Depois da surra em Milei na província de Buenos Aires.

“Nada faz Milei mudar. Ele se recusa terminantemente a admitir que a situação econômica tenha sido uma das causas da estrondosa derrota da LLA (La Libertad Avanza) nas eleições em Buenos Aires no último domingo (7 de setembro). Para o presidente-economista, tudo é político (…) Para muitos trata-se de um diagnóstico que poderia derivar em um tratamento inadequado para enfrentar a decisiva eleição de meio de mandato. ‘Nenhum governo ganha uma eleição com salários em queda’, é uma máxima que ressoa quando a deterioração do poder aquisitivo de muitos setores já supera o trimestre”
(Claudio Jacquelin, La Nación, 12/09/25).

 

“Àquela maré histórica que empurrava as ondas pouco a pouco até as portas de seu palácio, opunha o último Romanov uma surda impassibilidade; parecia como se entre sua consciência e a época em que vivia se erguera um véu transparente e, no entanto, absolutamente impenetrável”
(Trotsky, História da Revolução Russa).

A conjuntura argentina, primeira parte. Segunda parte: Argentina, um país preso em uma crise orgânica.

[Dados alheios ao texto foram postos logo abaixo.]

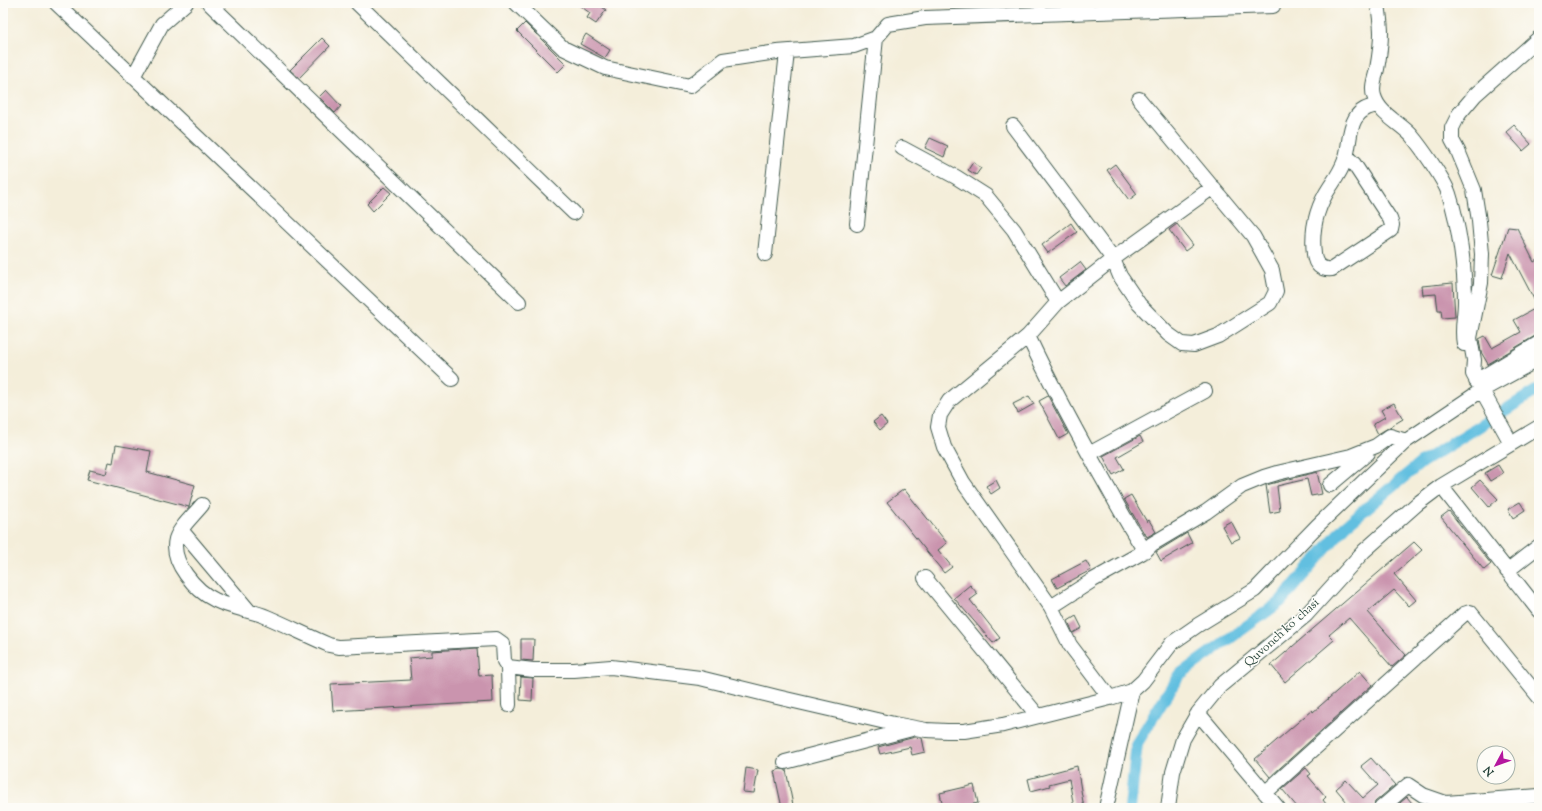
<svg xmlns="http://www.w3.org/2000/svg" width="1542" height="811" font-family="'Sorts Mill Goudy',serif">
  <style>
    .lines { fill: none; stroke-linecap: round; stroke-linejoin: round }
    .canal { stroke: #62bfe0; stroke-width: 12 }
    .building { fill: #ca94ae }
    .minor-casing { stroke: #3f584d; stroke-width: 16 }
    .minor { stroke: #fff; stroke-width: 14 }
    .labels { text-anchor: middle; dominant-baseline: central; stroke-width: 3; stroke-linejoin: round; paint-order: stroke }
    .street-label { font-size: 12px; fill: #1f3d34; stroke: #fdfcf7 }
  </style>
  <rect width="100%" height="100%" fill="#fdfcf7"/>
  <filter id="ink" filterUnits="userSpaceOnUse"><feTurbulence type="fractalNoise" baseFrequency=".025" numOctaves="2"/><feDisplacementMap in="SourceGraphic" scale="8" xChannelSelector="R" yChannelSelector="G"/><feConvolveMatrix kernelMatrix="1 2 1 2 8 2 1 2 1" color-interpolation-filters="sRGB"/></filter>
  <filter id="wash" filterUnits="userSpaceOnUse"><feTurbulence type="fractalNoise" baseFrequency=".012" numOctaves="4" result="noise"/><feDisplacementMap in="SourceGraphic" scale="16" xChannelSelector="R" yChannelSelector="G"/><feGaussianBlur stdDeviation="0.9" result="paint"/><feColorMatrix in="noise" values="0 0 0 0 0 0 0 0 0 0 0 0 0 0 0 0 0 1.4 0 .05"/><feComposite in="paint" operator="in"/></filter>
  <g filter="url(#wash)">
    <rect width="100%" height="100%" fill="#f4eeda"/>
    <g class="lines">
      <!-- canal -->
      <path class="canal" d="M1130 808 1137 743 1179 675 1280 602 1345 526 1422 462 1539 389"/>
    </g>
    <g id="blocks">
      <!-- building -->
      <path class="building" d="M576 3H597L606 10 596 24 587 18 590 13Z
        M525 23 566 64 558 72 517 31Z
        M586 34 610 50 605 58 580 44Z
        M322 38 330 46 299 78 290 70Z
        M326 90 341 106 335 113 319 97Z
        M1514 125 1531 144 1523 151 1506 132Z
        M930 138 948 146 944 157 925 148Z
        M973 162 981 168 976 175 968 170Z
        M1115 164 1137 194 1129 200 1107 170Z
        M384 187 391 193 373 211 367 204Z
        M1071 223 1077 232 1048 253 1042 245Z
        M1177 224 1193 245 1185 251 1169 230Z
        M1508 227 1517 228 1534 262 1539 259V335L1535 336 1488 364 1481 352 1479 339 1485 336 1492 348 1521 332 1514 320 1538 307 1510 253 1502 278 1492 275Z
        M1080 262 1086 270 1065 286 1059 278Z
        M1453 283 1455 317 1442 318 1441 310H1438L1436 294 1423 295 1422 286Z
        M1029 396 1034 404 1018 413 1013 404Z
        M1048 396 1068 434 1059 439 1039 401Z
        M1394 403 1403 419 1378 434 1373 424 1385 417 1381 410Z
        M881 416 887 424 880 430 873 422Z
        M1140 436 1143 442 1117 457 1124 469 1113 475 1103 456Z
        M116 445 151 451 147 472 195 485 189 507 87 480 90 470 106 474 109 462 113 463Z
        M1498 465 1503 473 1490 481 1485 473Z
        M1317 472 1322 494 1311 496 1307 479 1277 486 1280 511 1270 513 1266 485Z
        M996 480 1000 488 991 494 986 486Z
        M1480 480 1498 499 1489 507 1472 487Z
        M904 489 947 543 938 550 952 567 944 573 887 502Z
        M1131 495 1147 522 1149 520 1156 532 1147 537 1146 535H1145L1124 499Z
        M1520 502 1525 510 1513 518 1508 509Z
        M1449 511 1491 564 1484 570 1441 517Z
        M1231 521 1240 538 1231 542 1222 526Z
        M1187 533 1192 543 1161 561 1156 552Z
        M1414 542 1422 550 1394 574 1416 600 1409 606 1394 590 1368 612 1406 655 1392 667 1349 618 1329 635 1334 640 1285 682 1271 665Z
        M1086 561 1091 570 1057 588 1052 579Z
        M970 585 978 594 970 600 1000 638 993 643 954 598Z
        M1076 616 1082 628 1073 633 1068 621Z
        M521 639H534L533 661 521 660Z
        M477 648 479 676 492 675 493 702 333 711 331 684 411 680 409 658 432 656V651Z
        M1360 671 1372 685 1270 777 1255 759 1312 710 1313 712Z
        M521 677 533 678 532 701 520 700Z
        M915 737 922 738 925 752 912 755 910 747 880 754 878 747Z
        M1371 758 1395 785 1375 802 1373 808H1352L1336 789 1346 780 1363 798 1378 785 1361 766Z
        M1077 766 1084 808H1074L1069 779 1049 784 1050 786 1031 791 1028 779Z
        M746 768 758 770 754 793 743 792Z
        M1306 768 1311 774 1308 776 1326 797 1323 800 1329 808H1298L1282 789Z
        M781 769 786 770 793 805 782 808 774 771Z
        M974 785 978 803 955 808H943L940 793Z
        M1407 797 1416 808H1394Z"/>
    </g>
  </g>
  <g filter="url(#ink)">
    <use href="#blocks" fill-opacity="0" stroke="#3f584d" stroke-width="1"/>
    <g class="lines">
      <!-- minor casing -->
      <g class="minor-casing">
        <path id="minor" d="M56 3 452 379
          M209 3 519 302
          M357 3 574 213
          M516 3 563 48 605 68 690 86 723 60 777 52 854 46 876 38 888 24 925 18 1273 6
          M1378 3C1379 13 1381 23 1381 33 1381 45 1379 58 1377 69 1375 78 1371 87 1374 96 1379 114 1399 122 1411 135 1421 147 1444 179 1449 194 1459 225 1465 268 1465 301 1465 316 1461 329 1464 344
          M133 77 162 24 186 3
          M1013 126 1113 259 1120 276 1139 304 1168 334 1182 344 1194 345 1218 336 1270 303 1276 291 1272 270 1253 236 1139 99
          M902 148 956 177 986 196 1014 230 1058 302 1028 336C1050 383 1075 429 1100 474 1115 500 1128 526 1145 551L1093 580 1051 607 1070 645 1110 698
          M1345 159 1350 160 1354 164 1390 219 1392 225 1391 230 1332 269C1321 270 1315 265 1314 254 1311 229 1316 208 1330 187 1336 178 1341 171 1345 160 1350 147 1348 131 1355 119 1360 110 1368 107 1378 105
          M857 224 876 38
          M765 254 787 52
          M1058 302 1113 259 1213 187
          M1028 336 949 401 940 415 938 427 944 447 963 482 1051 607
          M1476 381 1539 343
          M1511 443 1473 374 1474 360 1470 338 1481 283 1482 254 1479 221 1474 190 1458 151 1452 140V128L1459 114 1475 95 1539 38
          M1089 454 1205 391
          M1330 485 1368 453
          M1441 486 1539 611
          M202 505C194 515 180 527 176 539 170 562 196 591 215 600 231 608 251 610 267 617 288 626 308 636 329 645L339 647 496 639 503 644 504 661 508 667 533 670H574L611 667 700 678 777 697 894 724 926 730 947 731H964L1003 725 1110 698 1132 691 1143 681 1172 643 1198 625 1255 590 1317 526 1406 441 1482 390 1539 359
          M181 530 249 611
          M1145 551 1152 544 1206 512 1242 486 1264 477 1277 473 1351 456 1376 446 1390 436 1406 441
          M1507 571 1539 546
          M925 578 1038 716
          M508 667 509 705
          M1198 713 1278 808
          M785 762 912 729
          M1265 793 1464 614 1470 612 1539 697
          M1106 808 1132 691
          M1168 808 1173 772 1183 739 1198 713 1220 686 1306 615 1364 551 1417 504 1441 486 1539 427
          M1381 808 1408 785 1423 795 1446 803 1539 796"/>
      </g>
      <!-- minor -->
      <use href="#minor" class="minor"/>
    </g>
  </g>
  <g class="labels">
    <!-- street labels -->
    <g class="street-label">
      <text transform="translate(1282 633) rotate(-42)">Quvonch koʻchasi</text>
    </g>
  </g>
  <!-- margin -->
  <rect width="1542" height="811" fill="none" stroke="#fdfcf7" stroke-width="16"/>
  <!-- north arrow -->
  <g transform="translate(1496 765) rotate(229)"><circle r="19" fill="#fdfcf7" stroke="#a4b0a9"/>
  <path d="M0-3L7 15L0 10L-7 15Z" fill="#b5179e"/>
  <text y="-6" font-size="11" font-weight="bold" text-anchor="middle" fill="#1f3d34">N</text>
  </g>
</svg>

É muito difícil saber exatamente onde ficou o pêndulo político depois das eleições na província de Buenos Aires. Estamos em um país — e em um contexto internacional — que vai de uma vertigem eleitoral a outra, o que é expressão da crise orgânica que vive o capitalismo e o país. Passamos da vertigem direitista das eleições de agosto de 2023, quando Milei tirou 30% e saiu em primeiro, à vertigem centro-esquerdista de uma surra na província de Buenos Aires, na qual perdeu por 14 pontos (insistimos: semelhante vertigem eleitoral só pode ser expressão distorcida das águas agitadas da crise subjacente).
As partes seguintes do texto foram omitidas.